Acasual reader who picked up Piero Sraffa’s Production of Commodities by Means of Commodities might be fascinated by the crystalline style in which it is written, but he would be puzzled to know why it is considered to be a contribution to economic theory of the first importance, or even to make out what question is being discussed. To attempt to give an account of the significance of the book in broad terms is to rush in where angels fear to tread, for Sraffa himself gives no indication of the conclusions to be drawn from it. The sub-title is A Prelude to a Critique of Economic Theory, and the critique is still to come. Meanwhile, however, socialist readers may have an impression that Sraffa’s argument supports their political convictions. It might be helpful to try to show what bearing the one has upon the other.

The question of the determination of the relative prices of commodities in conditions of perfect competition is one of the most technical and formalistic departments of economics, yet it has always been impregnated with ideological passion because of its association with the theory of value—the contention that value is created by labour alone, hotly opposed by the contention that capital also deserves part of the credit.

To Adam Smith it appeared obvious that in ‘that original state of affairs’ when the worker had ‘neither master nor landlord to share with him’ commodities exchanged at prices which corresponded to the relative amounts of labour time required to produce them.

Ricardo set out to find the laws which regulate the distribution of the produce of the earth between ‘the proprietor of the land, the owner of the stock or capital necessary for its cultivation, and the labourers by whose industry it is cultivated’. (He was particularly concerned to show that landlord’s rent is an incubus on society, but that aspect of the problem does not concern us here.) In order to discuss the distribution of the product of industry, Ricardo had first to find a unit in which to measure it.
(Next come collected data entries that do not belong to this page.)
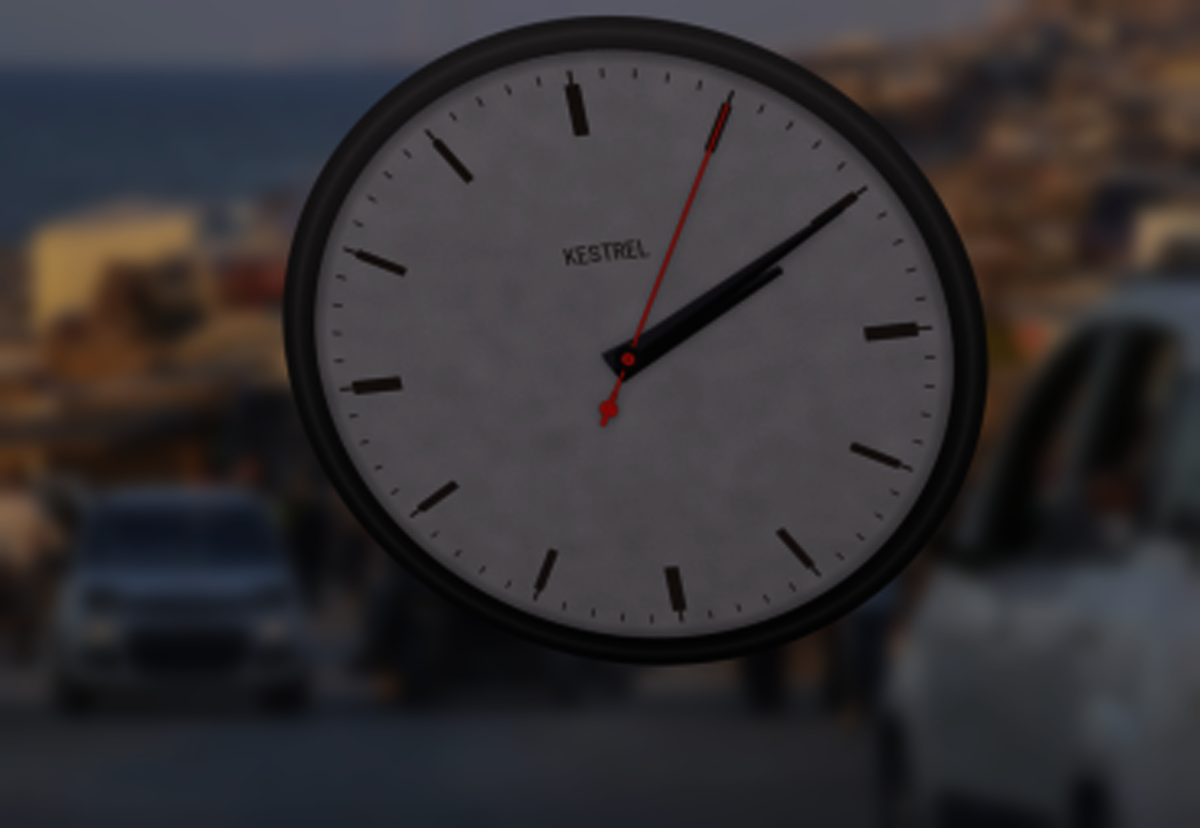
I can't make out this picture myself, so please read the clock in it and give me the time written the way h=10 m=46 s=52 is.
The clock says h=2 m=10 s=5
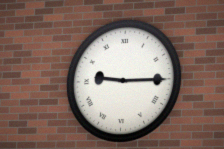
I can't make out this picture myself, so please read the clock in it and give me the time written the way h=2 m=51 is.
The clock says h=9 m=15
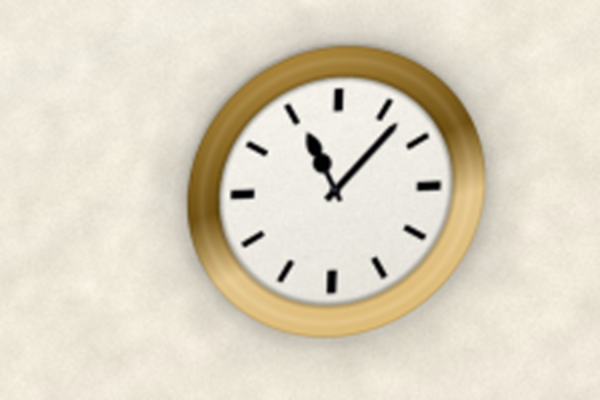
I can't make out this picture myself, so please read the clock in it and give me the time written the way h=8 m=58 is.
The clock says h=11 m=7
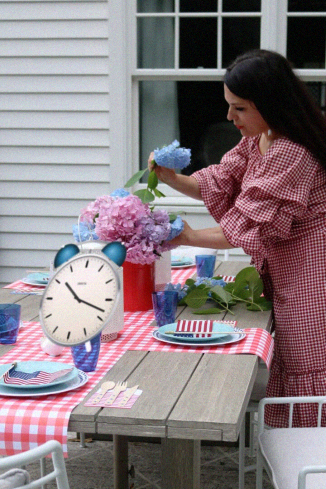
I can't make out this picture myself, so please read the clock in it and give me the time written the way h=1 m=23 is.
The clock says h=10 m=18
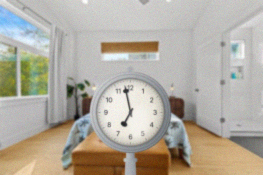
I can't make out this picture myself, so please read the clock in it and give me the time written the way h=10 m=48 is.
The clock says h=6 m=58
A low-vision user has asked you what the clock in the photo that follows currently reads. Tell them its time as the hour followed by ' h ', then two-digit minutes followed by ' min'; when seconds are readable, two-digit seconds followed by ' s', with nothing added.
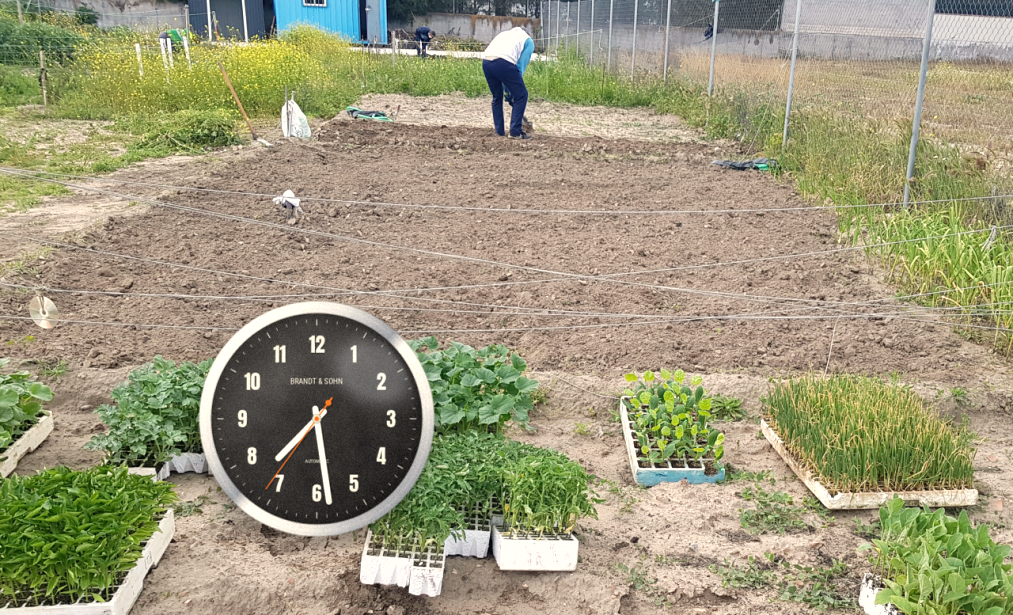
7 h 28 min 36 s
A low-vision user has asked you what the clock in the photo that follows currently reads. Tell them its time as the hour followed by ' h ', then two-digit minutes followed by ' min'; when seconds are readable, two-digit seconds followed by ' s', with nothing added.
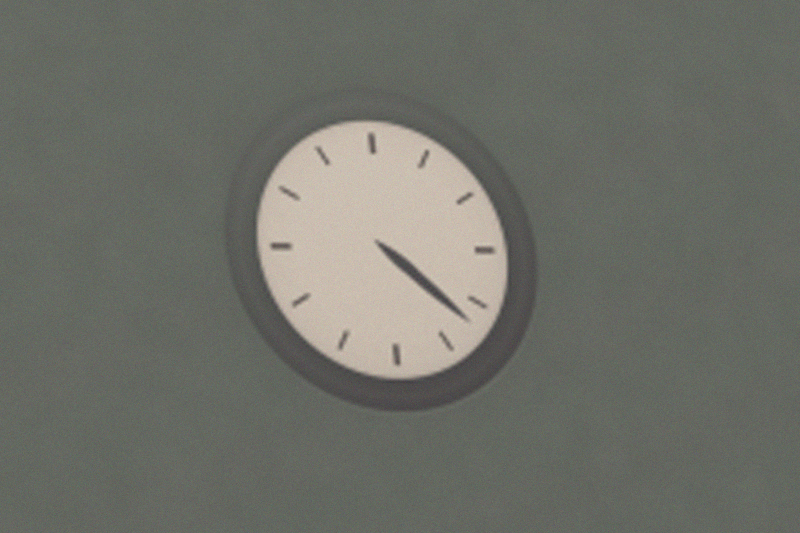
4 h 22 min
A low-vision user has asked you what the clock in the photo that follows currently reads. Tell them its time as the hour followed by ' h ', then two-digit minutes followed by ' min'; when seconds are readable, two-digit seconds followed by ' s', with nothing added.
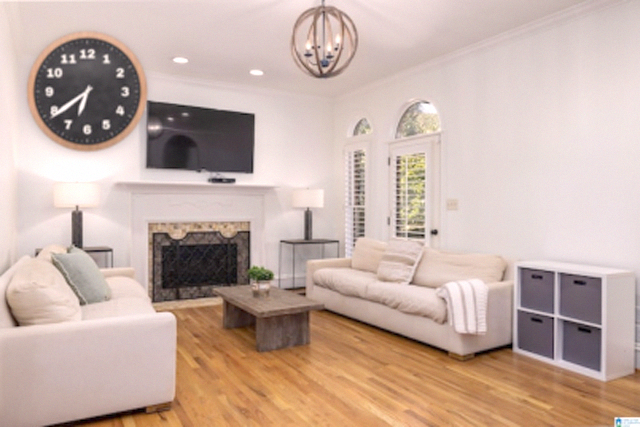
6 h 39 min
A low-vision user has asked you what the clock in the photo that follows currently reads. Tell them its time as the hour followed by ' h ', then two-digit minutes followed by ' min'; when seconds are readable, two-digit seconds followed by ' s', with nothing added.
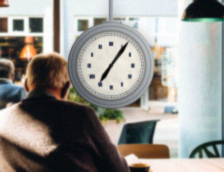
7 h 06 min
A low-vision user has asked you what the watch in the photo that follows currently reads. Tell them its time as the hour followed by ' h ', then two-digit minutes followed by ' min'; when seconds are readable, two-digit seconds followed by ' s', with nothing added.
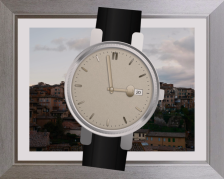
2 h 58 min
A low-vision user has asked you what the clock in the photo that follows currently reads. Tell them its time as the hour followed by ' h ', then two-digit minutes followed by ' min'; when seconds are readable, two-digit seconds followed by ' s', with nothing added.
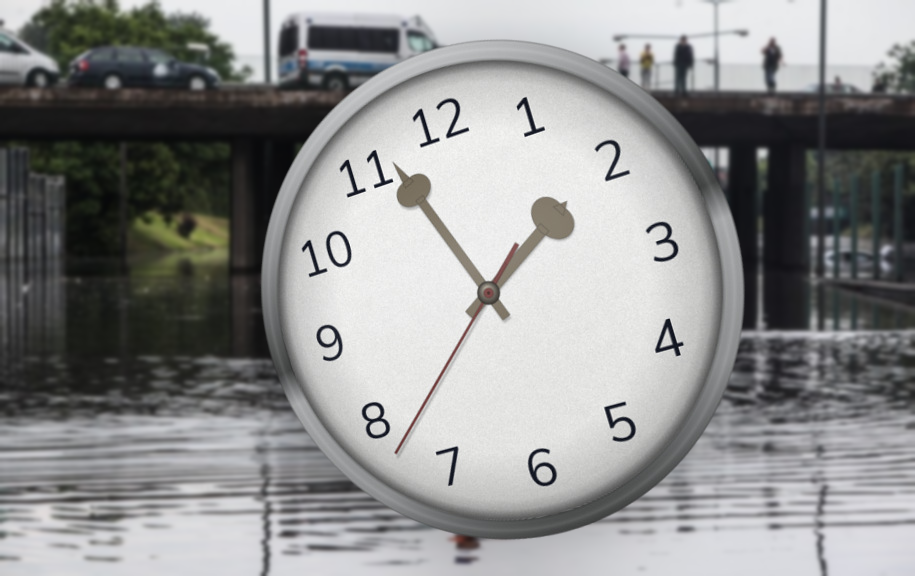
1 h 56 min 38 s
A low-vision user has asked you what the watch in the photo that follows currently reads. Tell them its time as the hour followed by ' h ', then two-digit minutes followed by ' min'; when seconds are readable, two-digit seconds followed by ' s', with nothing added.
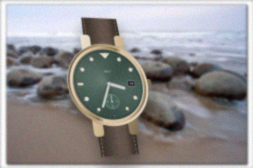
3 h 34 min
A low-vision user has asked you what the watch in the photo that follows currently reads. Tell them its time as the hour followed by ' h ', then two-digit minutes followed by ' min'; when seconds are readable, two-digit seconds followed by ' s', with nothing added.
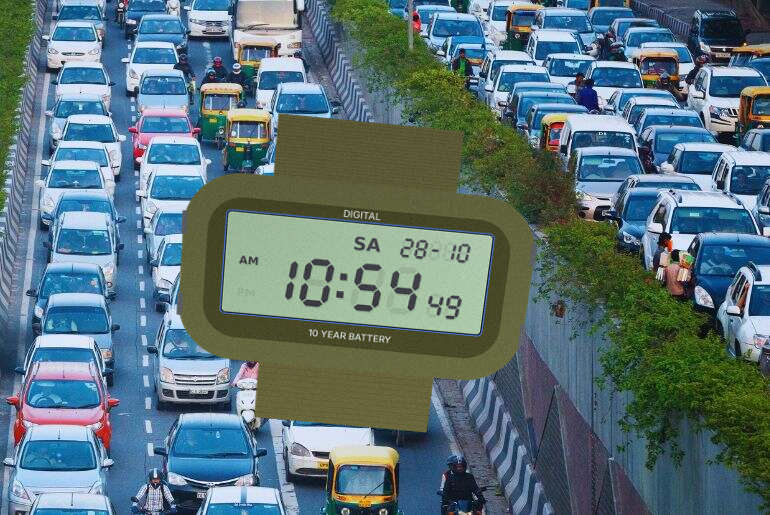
10 h 54 min 49 s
Labour-time was the obvious unit to take, but then he came up against a puzzle. In competitive conditions, the rate of profit on capital must be the same in all lines of production. Different products require different proportions of capital to labour, for technical reasons; thus there must be different shares of profit, for different products, in net output (that is, in value added—gross proceeds minus the replacement cost of raw materials and depreciation of equipment). A difference in the rate of profit then entails a different pattern of relative prices—those products with a high capital/labour ratio falling in price when the overall rate of profit falls and those with a low ratio rising. Thus it appears that a change in distribution changes that which is to be distributed. Ricardo was struggling with this puzzle to his dying day.

Marx took over the notion that the prices of products are proportional to the labour-time required to produce them and read into it a new and striking interpretation—all products exchange at their values and this is true also of labour-power itself—for labour-power is ‘produced’ by the labour-time required to provide the subsistence of the worker. Since output exceeds the wage, labour produces more value than it receives. Thus the theory of exploitation was derived from the theory of value.

The orthodox economists revered Ricardo, but this interpretation of his analysis went very much against their grain. They were at pains to argue that Ricardo’s puzzle about the unit of measurement implied that he really meant to allow that capital, as well as labour, creates value. But they had a much better way of evading Marx; instead of changing the answer to the problem of relative prices, they changed the question. In the 1870’s a new wave flowed over economics—the theory of supply and demand. This kind of analysis can be applied (when treated with due caution) to the prices of the products derived from resources that are given by nature—primary commodities, for instance. This very example shows that, in a changing world, the operation of supply and demand in free markets is very far from producing harmonious results. The argument therefore had to be confined to a stationary state, in which both resources and tastes are given once and for all. Then a pattern of prices exists at which the amount of each commodity that sellers are willing to sell equals the amount that buyers are willing to buy. The orthodox economists to this very day are still elaborating this scheme of analysis with fresh refinements.

Meanwhile the Marxians were having troubles of their own. Marx had dealt with the problem of an equal rate of profit in the prices of products with different capital/labour ratios by saying that the rate of exploitation (that is, the ratio of net profit to wages) together with the value of net output per head, determines the total net profit in the economy as a whole, while competition sees to it that this total is shared out amongst the capitalists in proportion to their respective amounts of capital. But how exactly are the prices of products related to the rate of exploitation? The rate of exploitation refers to the distribution of net income between wages and profits, but prices include an allowance for the replacement of raw materials and the use of equipment, whose prices in turn contain an element of profit. This is the famous question of ‘the transformation of values into prices’. It is obvious enough that it is not a problem about reality but a puzzle in analysis, which appears to be a problem only because ideology has got mixed up with algebra; it is a puzzle, however, that up till now was never satisfactorily solved.